Type out all the records word for word. Any pictures are to be left out.
★ ★ ★ ★ ★ ★ ★
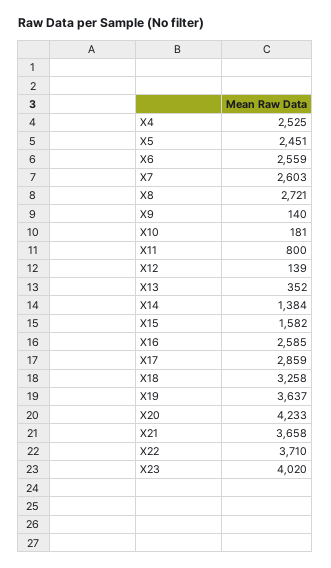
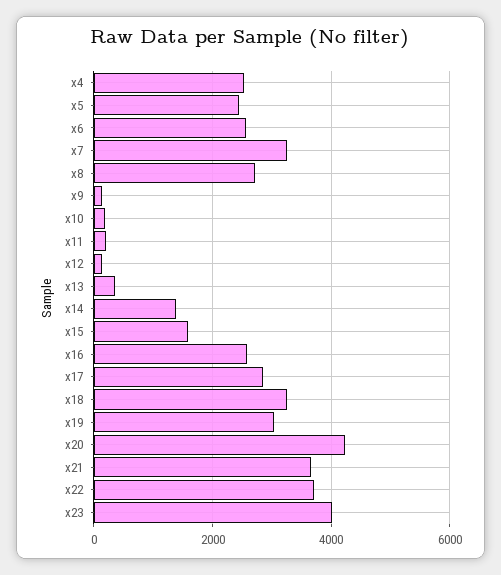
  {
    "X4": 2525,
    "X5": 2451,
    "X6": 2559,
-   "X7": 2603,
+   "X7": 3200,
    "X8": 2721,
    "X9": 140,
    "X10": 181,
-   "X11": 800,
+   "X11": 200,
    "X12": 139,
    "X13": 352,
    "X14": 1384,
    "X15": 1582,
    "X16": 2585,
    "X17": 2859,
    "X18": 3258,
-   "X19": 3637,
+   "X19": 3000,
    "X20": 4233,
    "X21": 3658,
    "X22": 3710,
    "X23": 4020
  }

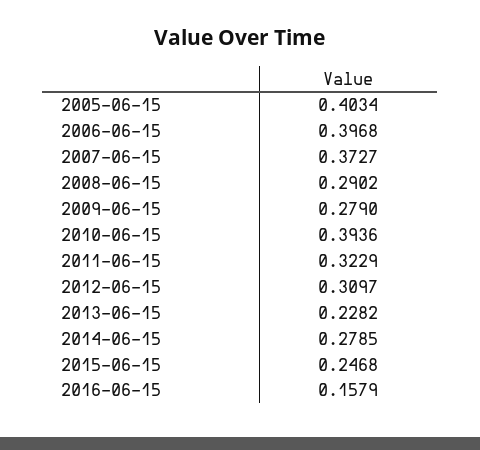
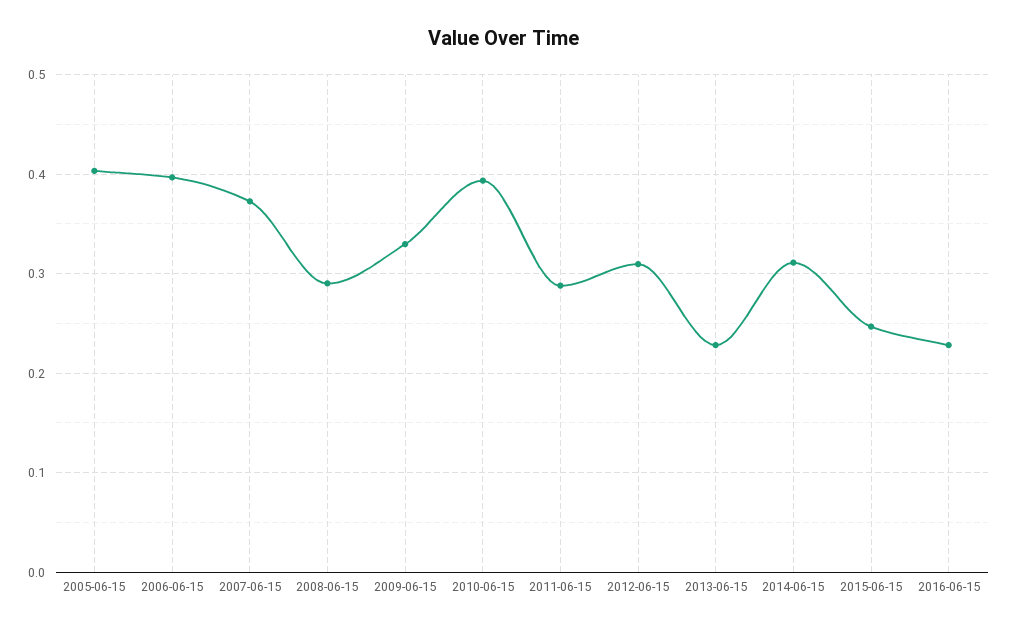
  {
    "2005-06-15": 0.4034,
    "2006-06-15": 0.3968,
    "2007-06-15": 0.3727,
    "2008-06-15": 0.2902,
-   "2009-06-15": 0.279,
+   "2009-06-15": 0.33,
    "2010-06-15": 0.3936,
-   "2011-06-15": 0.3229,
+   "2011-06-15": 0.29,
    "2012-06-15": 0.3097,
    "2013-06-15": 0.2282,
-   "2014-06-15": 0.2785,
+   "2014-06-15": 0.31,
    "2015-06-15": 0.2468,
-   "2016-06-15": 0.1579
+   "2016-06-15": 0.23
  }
★ ★ ★ ★ ★ ★ ★
◆ Written answer ◆
  {
    "X4": 2525,
    "X5": 2451,
    "X6": 2559,
-   "X7": 2603,
+   "X7": 3200,
    "X8": 2721,
    "X9": 140,
    "X10": 181,
-   "X11": 800,
+   "X11": 200,
    "X12": 139,
    "X13": 352,
    "X14": 1384,
    "X15": 1582,
    "X16": 2585,
    "X17": 2859,
    "X18": 3258,
-   "X19": 3637,
+   "X19": 3000,
    "X20": 4233,
    "X21": 3658,
    "X22": 3710,
    "X23": 4020
  }

  {
    "2005-06-15": 0.4034,
    "2006-06-15": 0.3968,
    "2007-06-15": 0.3727,
    "2008-06-15": 0.2902,
-   "2009-06-15": 0.279,
+   "2009-06-15": 0.33,
    "2010-06-15": 0.3936,
-   "2011-06-15": 0.3229,
+   "2011-06-15": 0.29,
    "2012-06-15": 0.3097,
    "2013-06-15": 0.2282,
-   "2014-06-15": 0.2785,
+   "2014-06-15": 0.31,
    "2015-06-15": 0.2468,
-   "2016-06-15": 0.1579
+   "2016-06-15": 0.23
  }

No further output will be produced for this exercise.